Ten-year trend in US IPOs and IPO proceeds (source: Renaissance Capital)

What it comes down to is that bigger is no longer always better. In fact, it is often worse because of the overhead and complexities involved in managing these kind of massive organisations.

**) Although that might change at some point, if we ever get to something like "superintelligence". I've done a Youtube video on this some time ago.

***) Which doesn't mean I don't believe in the protection of intellectual property–only that any truly ground-breaking innovation needs to be adopted for it to become worth anything. Cf "The Diffusion of Innovations" by E. Rogers.

The dissolution will happen naturally

What I think will end up happening is that most big corporations will turn out to be a bunch of smaller companies.

And that organising R&D collaborations in networks, supply chain with software, and marketing with AI agents is a lot more efficient and will yield better results.

That you'll see the rise of boutique R&D firms catering to multiple companies. Companies that get their competitive advantage from their go-to market implementation and customer service orientation.

This is already happening in AI and healthcare, arguably the two most important industries of the 21st century.

Boutique research labs develop deep tech solutions that they monetise through both direct-to-customer services and licensing contracts with other companies.

What I think will happen is that most big corporations will turn out to be a bunch of small companies.

To be clear, this is a slow-moving trend. Even for AI, we are talking decades.

Back in 2014 we had pretty decent computer vision algorithms, but skip-jump to 2024 and we still don't have fully autonomous self-driving vehicles.

And there will still be a couple of massive winners. Companies that recognise they need to rewrite the rules of the game. Companies that, to stay with the analogy, build the railroad tracks for autonomous vehicles.

But outside of infrastructure plays, what we'll end up with is... just companies.

Killer marketing departments spun off to cater to commercial clients. A great supply chain department that hires software developers and becomes a SaaS company. The best finance departments become boutique consultancies. And so on.

Rather than keeping internal departments afloat on corporate profits even though they are providing mediocre services, I think there will be a trend to "outsource" more and more business functions as the quality of commercial offerings goes up.

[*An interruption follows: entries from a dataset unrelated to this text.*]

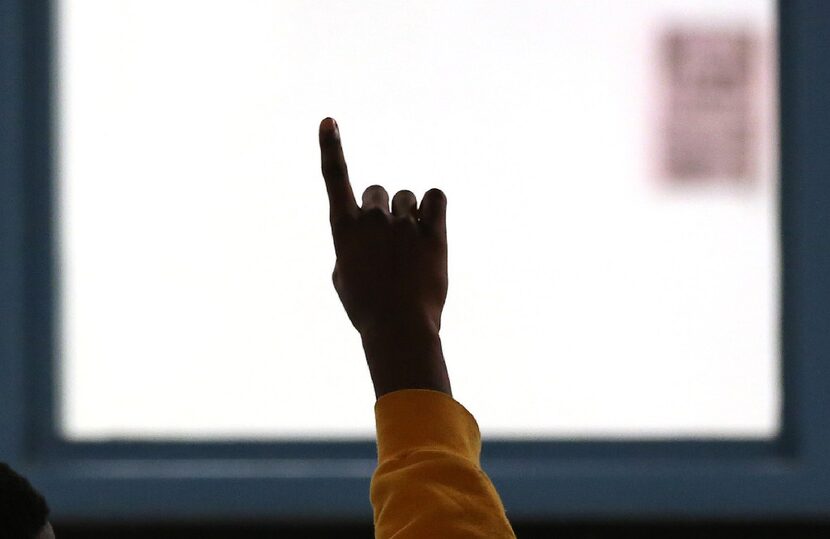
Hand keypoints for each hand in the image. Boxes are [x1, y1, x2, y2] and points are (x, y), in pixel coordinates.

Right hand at [318, 117, 451, 397]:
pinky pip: (436, 198)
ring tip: (410, 250)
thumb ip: (350, 247)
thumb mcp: (344, 279)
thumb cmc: (367, 309)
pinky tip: (431, 225)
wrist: (399, 329)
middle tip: (389, 241)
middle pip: (377, 192)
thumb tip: (364, 235)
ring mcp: (403, 224)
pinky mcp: (433, 232)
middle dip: (381, 209)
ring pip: (407, 199)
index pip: (335, 179)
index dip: (331, 148)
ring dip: (408, 215)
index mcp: (344, 230)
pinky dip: (433, 207)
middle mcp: (372, 220)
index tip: (329, 121)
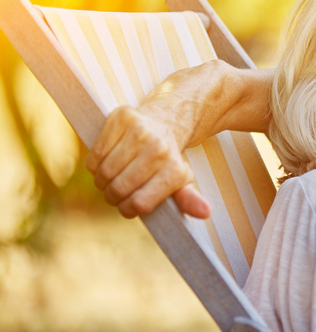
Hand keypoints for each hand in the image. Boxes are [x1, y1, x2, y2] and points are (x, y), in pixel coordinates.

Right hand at [85, 105, 210, 218]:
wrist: (167, 120)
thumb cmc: (169, 158)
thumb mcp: (182, 181)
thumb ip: (189, 200)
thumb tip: (205, 213)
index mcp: (176, 170)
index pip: (139, 203)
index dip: (127, 210)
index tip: (128, 207)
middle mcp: (160, 150)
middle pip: (119, 189)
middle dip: (112, 197)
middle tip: (115, 194)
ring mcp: (140, 132)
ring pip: (105, 172)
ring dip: (101, 182)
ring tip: (110, 180)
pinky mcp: (122, 119)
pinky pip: (96, 154)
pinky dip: (94, 165)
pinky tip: (105, 163)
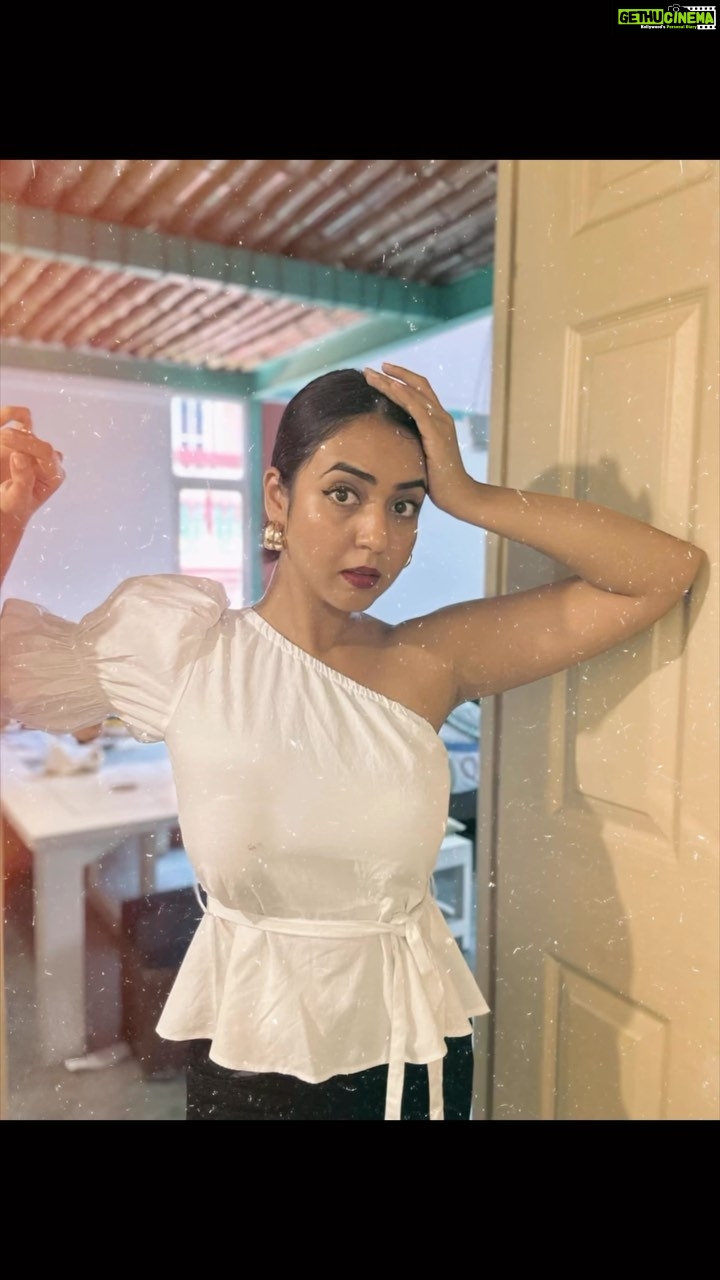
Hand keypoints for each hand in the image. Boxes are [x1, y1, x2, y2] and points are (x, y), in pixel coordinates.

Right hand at [0, 406, 64, 526]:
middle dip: (18, 439)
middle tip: (2, 439)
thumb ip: (22, 480)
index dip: (28, 445)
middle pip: (36, 441)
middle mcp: (48, 459)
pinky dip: (15, 414)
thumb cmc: (12, 507)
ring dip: (14, 433)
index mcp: (54, 475)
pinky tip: (9, 415)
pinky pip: (23, 420)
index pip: (46, 453)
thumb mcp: (17, 500)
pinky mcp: (22, 440)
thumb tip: (20, 456)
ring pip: (28, 431)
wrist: (3, 508)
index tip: (8, 442)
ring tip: (2, 440)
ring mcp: (35, 448)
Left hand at [363, 363, 469, 513]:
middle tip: (369, 369)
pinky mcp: (436, 434)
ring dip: (390, 382)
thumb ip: (411, 443)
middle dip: (392, 375)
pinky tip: (389, 387)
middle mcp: (440, 417)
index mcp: (437, 421)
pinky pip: (418, 408)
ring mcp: (440, 424)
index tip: (380, 374)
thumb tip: (391, 440)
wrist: (458, 495)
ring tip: (370, 375)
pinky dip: (403, 395)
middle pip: (416, 385)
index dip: (400, 380)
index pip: (419, 391)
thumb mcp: (421, 456)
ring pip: (414, 393)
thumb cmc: (438, 481)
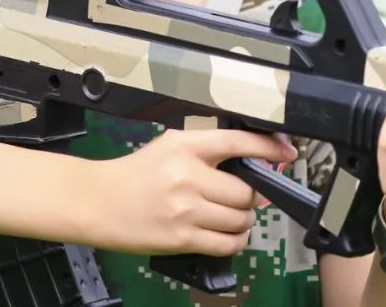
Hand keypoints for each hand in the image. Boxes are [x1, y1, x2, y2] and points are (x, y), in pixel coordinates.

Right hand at [90, 128, 296, 255]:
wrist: (97, 201)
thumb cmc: (136, 173)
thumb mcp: (170, 146)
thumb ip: (208, 151)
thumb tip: (253, 166)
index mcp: (186, 145)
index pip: (239, 142)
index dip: (270, 148)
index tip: (288, 153)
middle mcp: (188, 175)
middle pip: (246, 190)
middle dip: (249, 196)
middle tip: (240, 197)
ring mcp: (186, 209)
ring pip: (241, 219)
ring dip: (244, 220)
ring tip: (231, 216)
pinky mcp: (182, 238)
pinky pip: (227, 244)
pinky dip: (235, 241)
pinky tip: (227, 234)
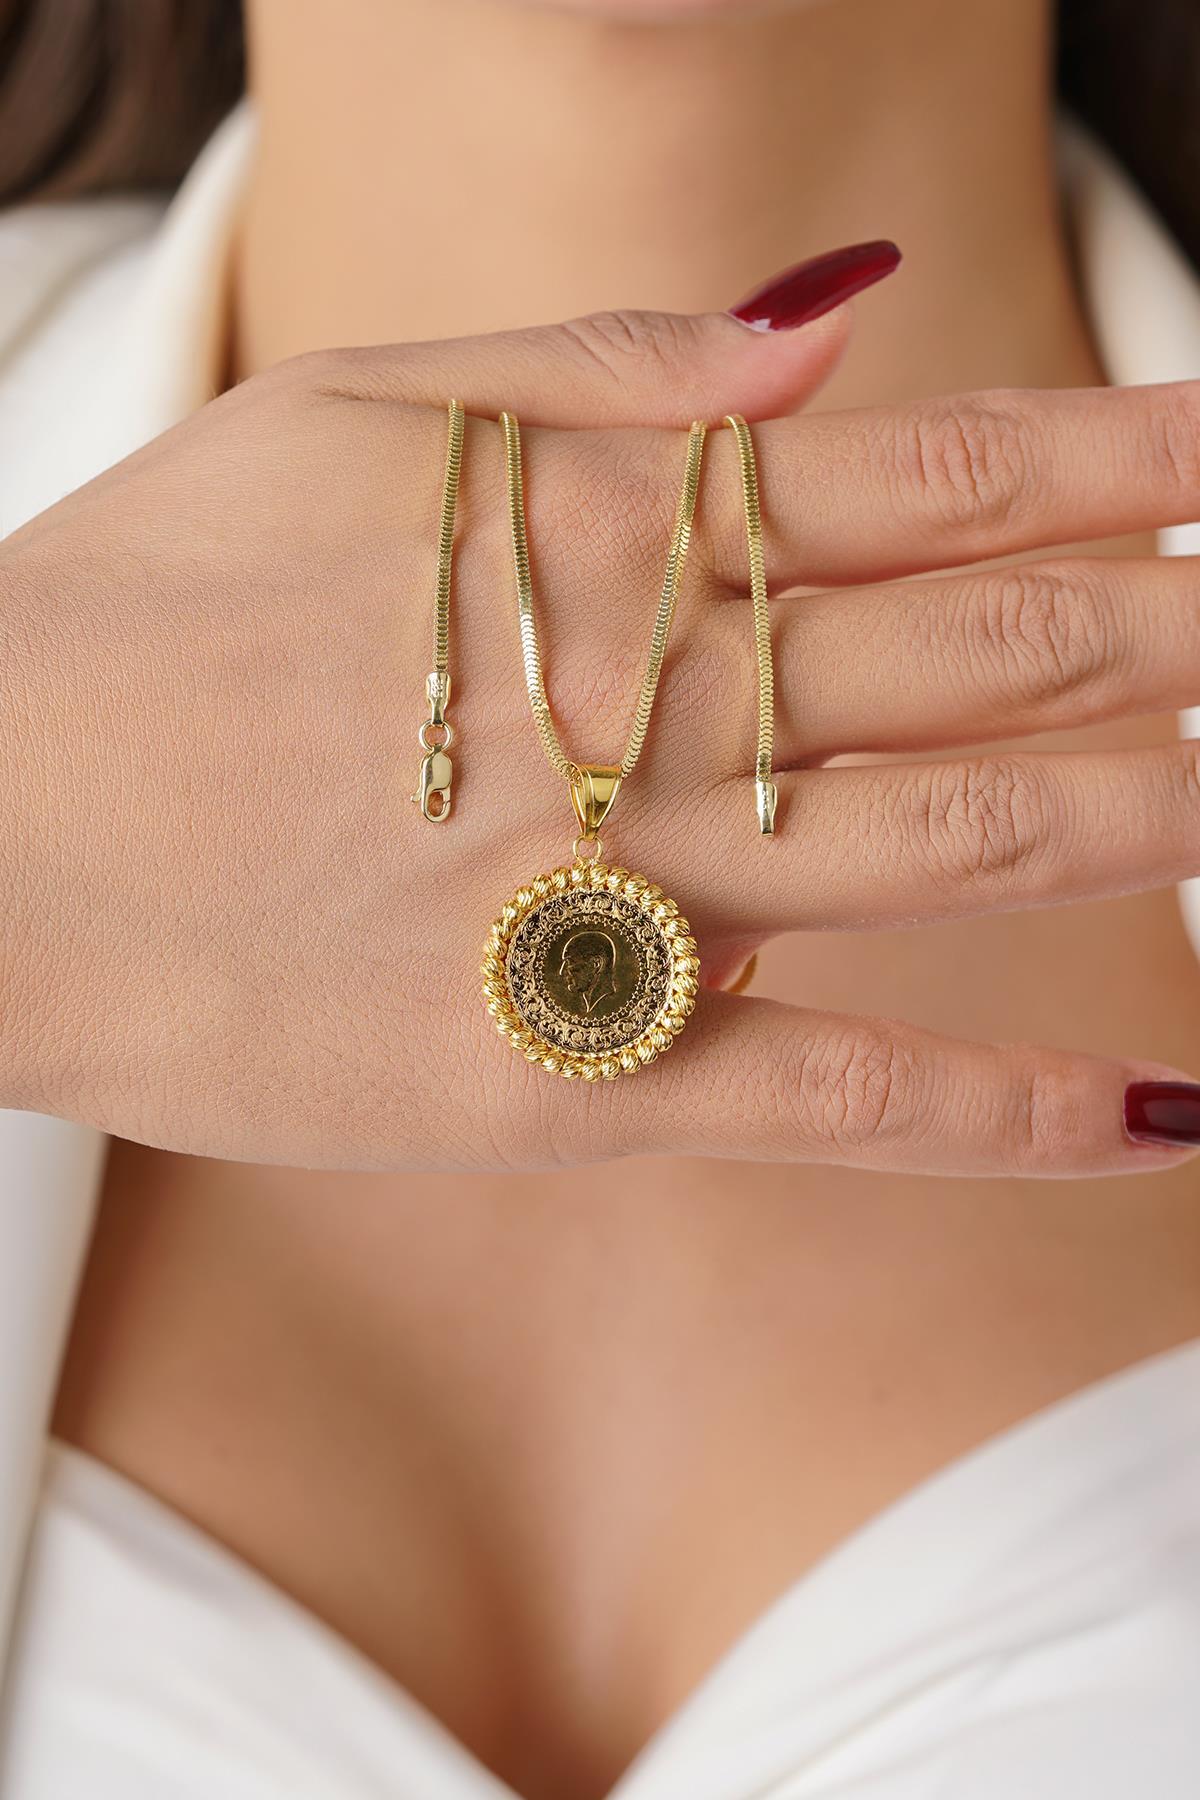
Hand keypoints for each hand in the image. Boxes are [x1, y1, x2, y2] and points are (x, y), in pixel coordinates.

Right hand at [4, 304, 1199, 1176]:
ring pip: (950, 849)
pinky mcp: (565, 1083)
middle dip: (1172, 634)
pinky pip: (831, 1101)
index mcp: (598, 533)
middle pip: (987, 655)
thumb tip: (835, 322)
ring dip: (1142, 817)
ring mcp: (616, 904)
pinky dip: (999, 1113)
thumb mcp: (345, 414)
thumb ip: (598, 361)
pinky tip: (1151, 1117)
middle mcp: (642, 710)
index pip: (937, 473)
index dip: (1123, 457)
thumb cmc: (142, 608)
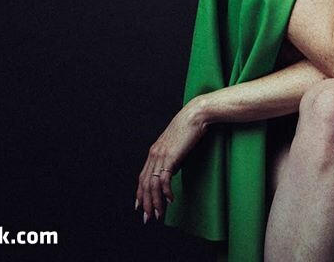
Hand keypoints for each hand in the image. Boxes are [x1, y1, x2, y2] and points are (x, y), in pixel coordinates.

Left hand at [135, 98, 208, 223]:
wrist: (195, 116)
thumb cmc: (189, 128)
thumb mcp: (177, 146)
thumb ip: (172, 158)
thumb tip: (172, 171)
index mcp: (154, 152)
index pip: (142, 177)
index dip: (140, 193)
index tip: (139, 206)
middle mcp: (154, 155)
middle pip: (145, 184)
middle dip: (146, 203)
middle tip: (148, 217)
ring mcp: (161, 156)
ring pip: (153, 185)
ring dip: (156, 202)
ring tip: (159, 213)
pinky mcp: (170, 157)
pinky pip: (164, 180)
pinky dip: (166, 192)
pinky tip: (171, 199)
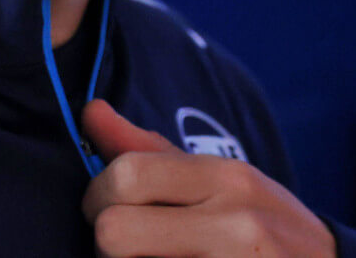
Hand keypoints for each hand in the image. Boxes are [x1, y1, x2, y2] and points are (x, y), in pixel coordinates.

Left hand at [80, 99, 335, 257]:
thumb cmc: (265, 229)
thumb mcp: (221, 182)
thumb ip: (151, 151)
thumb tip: (90, 111)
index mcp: (227, 178)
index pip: (127, 174)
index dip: (96, 196)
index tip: (105, 210)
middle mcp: (235, 222)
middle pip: (114, 232)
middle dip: (105, 244)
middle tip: (125, 249)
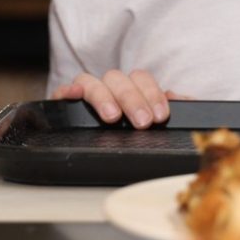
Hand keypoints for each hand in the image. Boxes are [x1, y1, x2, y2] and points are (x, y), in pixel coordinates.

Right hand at [51, 70, 170, 127]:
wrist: (105, 160)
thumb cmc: (138, 138)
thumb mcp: (160, 124)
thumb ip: (175, 109)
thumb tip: (177, 97)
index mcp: (131, 89)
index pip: (140, 78)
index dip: (152, 94)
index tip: (161, 115)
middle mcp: (109, 89)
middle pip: (117, 79)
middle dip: (132, 99)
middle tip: (143, 122)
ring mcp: (86, 95)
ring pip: (90, 82)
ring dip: (103, 96)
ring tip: (113, 117)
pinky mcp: (65, 105)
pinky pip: (61, 92)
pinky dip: (67, 91)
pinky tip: (74, 95)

In my mind, a strong driver in the cost / performance tradeoff of these commercial offerings is the rise of AI agents.

Agentic AI applications are often too expensive to build internally. Yet they have the potential to outperform 80% of the corporate workforce in the not too distant future.

Agentic outsourcing could be the catalyst for a larger trend in which corporations need less and less people to run their operations.

This could accelerate the shrinking of corporations up to the point where they are no longer corporations, but just plain old companies.

On a lighter note, a potential upside of these developments is that there will be much less need for middle management.

LLMs for middle management 🇧🇧

Because even if it sometimes feels like management has been around forever, it is actually a fairly recent innovation. In 1985, Peter Drucker mused that

"[m]anagement is the new technology ... making the American economy into an entrepreneurial economy. It is also about to make America into an entrepreneurial society. ... [which] requires above all application of the basic concept, the basic techné, of management to new problems and new opportunities."–Peter Drucker (1985), Innovation and entrepreneurship

Unfortunately, this hasn't really panned out. In my experience, most LSEs have a management style that is closer to feudal fiefdoms than entrepreneurial brilliance.

Somehow somewhere, adding additional layers of bureaucracy hasn't been the modern-day equivalent of sounding the golden horn.

You only need to look at medieval Europe or feudal Japan to get a sense of the ramifications of a conquer-and-divide strategy for the power dynamics in an organisation.

So maybe it's not such a bad idea to start using LLMs as drop-in replacements for middle management. They can also talk forever, don't create measurable business value, and occasionally say really smart things.